▸ TASK PROMPT:
Reproduce the records below exactly; no pictures.

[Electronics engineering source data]
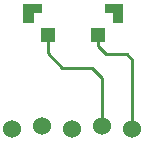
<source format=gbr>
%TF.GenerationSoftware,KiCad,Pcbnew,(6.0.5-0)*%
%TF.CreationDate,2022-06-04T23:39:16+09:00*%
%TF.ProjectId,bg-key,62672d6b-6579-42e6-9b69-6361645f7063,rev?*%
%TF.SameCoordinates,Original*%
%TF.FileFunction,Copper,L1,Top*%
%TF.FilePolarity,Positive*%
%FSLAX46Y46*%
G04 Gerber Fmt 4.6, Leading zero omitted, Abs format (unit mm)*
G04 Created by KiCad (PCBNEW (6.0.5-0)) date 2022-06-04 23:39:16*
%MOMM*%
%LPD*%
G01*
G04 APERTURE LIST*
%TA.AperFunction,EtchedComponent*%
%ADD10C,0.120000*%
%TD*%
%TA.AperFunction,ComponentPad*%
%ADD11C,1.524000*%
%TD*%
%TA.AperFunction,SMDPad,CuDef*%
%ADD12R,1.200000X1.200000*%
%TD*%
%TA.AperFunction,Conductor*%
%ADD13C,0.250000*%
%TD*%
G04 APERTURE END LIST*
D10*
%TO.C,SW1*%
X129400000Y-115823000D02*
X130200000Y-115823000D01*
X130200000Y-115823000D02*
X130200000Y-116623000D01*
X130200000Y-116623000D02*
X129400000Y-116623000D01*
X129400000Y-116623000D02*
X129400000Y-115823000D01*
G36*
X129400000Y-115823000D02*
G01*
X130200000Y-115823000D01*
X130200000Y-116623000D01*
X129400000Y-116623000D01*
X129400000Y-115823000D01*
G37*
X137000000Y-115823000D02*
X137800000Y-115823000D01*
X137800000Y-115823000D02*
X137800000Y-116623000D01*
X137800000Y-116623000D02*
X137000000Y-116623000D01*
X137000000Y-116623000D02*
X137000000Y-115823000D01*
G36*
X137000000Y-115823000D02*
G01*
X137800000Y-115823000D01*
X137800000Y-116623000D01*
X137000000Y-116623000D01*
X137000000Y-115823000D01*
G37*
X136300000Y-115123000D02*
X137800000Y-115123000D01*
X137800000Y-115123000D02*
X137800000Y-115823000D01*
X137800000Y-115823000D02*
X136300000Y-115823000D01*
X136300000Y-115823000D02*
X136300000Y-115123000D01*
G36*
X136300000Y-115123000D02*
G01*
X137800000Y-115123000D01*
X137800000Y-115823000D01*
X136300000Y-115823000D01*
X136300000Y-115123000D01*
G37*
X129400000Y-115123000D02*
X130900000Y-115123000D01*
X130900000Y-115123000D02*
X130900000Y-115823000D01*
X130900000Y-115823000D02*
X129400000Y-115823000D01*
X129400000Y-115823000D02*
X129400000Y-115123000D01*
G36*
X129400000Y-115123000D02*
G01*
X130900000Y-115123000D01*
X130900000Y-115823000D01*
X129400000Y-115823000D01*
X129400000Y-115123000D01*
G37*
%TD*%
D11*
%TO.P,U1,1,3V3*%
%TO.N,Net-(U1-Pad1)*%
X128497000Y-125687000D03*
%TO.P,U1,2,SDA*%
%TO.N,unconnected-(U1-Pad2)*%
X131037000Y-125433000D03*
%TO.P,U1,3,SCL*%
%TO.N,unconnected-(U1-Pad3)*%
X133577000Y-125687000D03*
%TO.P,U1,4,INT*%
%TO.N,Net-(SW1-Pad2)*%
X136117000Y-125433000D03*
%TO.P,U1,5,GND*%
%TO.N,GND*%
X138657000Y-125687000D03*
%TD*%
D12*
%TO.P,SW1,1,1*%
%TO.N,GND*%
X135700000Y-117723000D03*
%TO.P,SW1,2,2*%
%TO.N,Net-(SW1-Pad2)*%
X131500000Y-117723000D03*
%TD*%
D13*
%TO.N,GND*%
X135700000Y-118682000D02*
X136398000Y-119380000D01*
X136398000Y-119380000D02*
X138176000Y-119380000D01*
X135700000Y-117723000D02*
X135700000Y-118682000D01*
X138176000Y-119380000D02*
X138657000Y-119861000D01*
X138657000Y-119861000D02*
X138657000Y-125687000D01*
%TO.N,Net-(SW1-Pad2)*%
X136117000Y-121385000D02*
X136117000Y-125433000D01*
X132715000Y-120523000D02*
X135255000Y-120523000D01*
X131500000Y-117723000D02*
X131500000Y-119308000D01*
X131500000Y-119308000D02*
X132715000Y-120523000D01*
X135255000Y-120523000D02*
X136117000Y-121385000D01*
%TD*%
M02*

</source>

▸ SOLUTION FOR THIS EXERCISE:
<source format=gbr>
%TF.GenerationSoftware,KiCad,Pcbnew,(6.0.5-0)*%
%TF.CreationDate,2022-06-04T23:39:16+09:00*%
%TF.ProjectId,bg-key,62672d6b-6579-42e6-9b69-6361645f7063,rev?*%
%TF.SameCoordinates,Original*%
%TF.FileFunction,Copper,L1,Top*%
%TF.FilePolarity,Positive*%
%FSLAX46Y46*%
G04 Gerber Fmt 4.6, Leading zero omitted, Abs format (unit mm)*
G04 Created by KiCad (PCBNEW (6.0.5-0)) date 2022-06-04 23:39:16*
%MOMM*%
%LPD*%
G01*
G04 APERTURE LIST*
%TA.AperFunction,EtchedComponent*%
%ADD10C,0.120000*%
%TD*%
%TA.AperFunction,ComponentPad*%
%ADD11C,1.524000*%
%TD*%
%TA.AperFunction,SMDPad,CuDef*%
%ADD12R,1.200000X1.200000*%
%TD*%
%TA.AperFunction,Conductor*%
%ADD13C,0.250000*%
%TD*%
G04 APERTURE END LIST*
D10*
%TO.C,SW1*%
X129400000Y-115823000D02*
X130200000Y-115823000D01*
X130200000Y-115823000D02*
X130200000Y-116623000D01*
X130200000Y-116623000D02*
X129400000Y-116623000D01*
X129400000Y-116623000D02*
X129400000Y-115823000D01*
G36*
X129400000Y-115823000D02*
G01*
X130200000Y-115823000D01*
X130200000Y-116623000D01*
X129400000Y-116623000D01*
X129400000Y-115823000D01*
G37*
X137000000Y-115823000D02*
X137800000Y-115823000D01*
X137800000Y-115823000D02*
X137800000Y-116623000D01*
X137800000Y-116623000D02*
X137000000Y-116623000D01*
X137000000Y-116623000D02*
X137000000Y-115823000D01*
G36*
X137000000Y-115823000D02*
G01*
X137800000Y-115823000D01*
X137800000Y-116623000D01*
X137000000Y-116623000D01*
X137000000Y-115823000D01*
G37*
X136300000Y-115123000D02*
X137800000Y-115123000D01*
X137800000Y-115123000D02*
X137800000Y-115823000D01*
X137800000Y-115823000D02*
X136300000Y-115823000D01*
X136300000Y-115823000D02*
X136300000Y-115123000D01*
G36*
X136300000Y-115123000D02*
G01*
X137800000Y-115123000D01*
X137800000Y-115823000D01*
X136300000Y-115823000D01*
X136300000Y-115123000D01*
G37*
X129400000Y-115123000D02*
X130900000Y-115123000D01*
X130900000Y-115123000D02*
X130900000Y-115823000D01*
X130900000Y-115823000D02*
X129400000Y-115823000D01*
X129400000Y-115823000D02*
X129400000Y-115123000D01*
G36*
X129400000Y-115123000D02*
G01*
X130900000Y-115123000D01*
X130900000Y-115823000D01*
X129400000Y-115823000D01*
X129400000Y-115123000D01*
G37*
%TD*%
D11*
%TO.P,U1,1,3V3*%
%TO.N,Net-(U1-Pad1)*%
X128497000Y-125687000D03*
%TO.P,U1,2,SDA*%
%TO.N,unconnected-(U1-Pad2)*%
X131037000Y-125433000D03*
%TO.P,U1,3,SCL*%
%TO.N,unconnected-(U1-Pad3)*%
X133577000Y-125687000D03*
%TO.P,U1,4,INT*%
%TO.N,Net-(SW1-Pad2)*%
X136117000Y-125433000D03*
%TO.P,U1,5,GND*%
%TO.N,GND*%
X138657000Y-125687000D03*
%TD*%
D12*
%TO.P,SW1,1,1*%
%TO.N,GND*%
X135700000Y-117723000D03*
%TO.P,SW1,2,2*%
%TO.N,Net-(SW1-Pad2)*%
X131500000Y-117723000D03*
%TD*%
D13*
%TO.N,GND*%
X135700000Y-118682000D02*
X136398000Y-119380000D01*
X136398000Y-119380000D02*
X138176000Y-119380000D01*
X135700000Y-117723000D02*
X135700000Y-118682000D01*
X138176000Y-119380000D02*
X138657000Y-119861000D01*
X138657000Y-119861000D02*
X138657000Y-125687000D01*
%TO.N,Net-(SW1-Pad2)*%
X136117000Y-121385000D02*
X136117000Y-125433000D01*
X132715000Y-120523000D02*
X135255000Y-120523000D01*
X131500000Y-117723000D02*
X131500000Y-119308000D01*
X131500000Y-119308000D02*
X132715000Y-120523000D01*
X135255000Y-120523000D02*
X136117000Y-121385000D01*
%TD*%
M02*

</source>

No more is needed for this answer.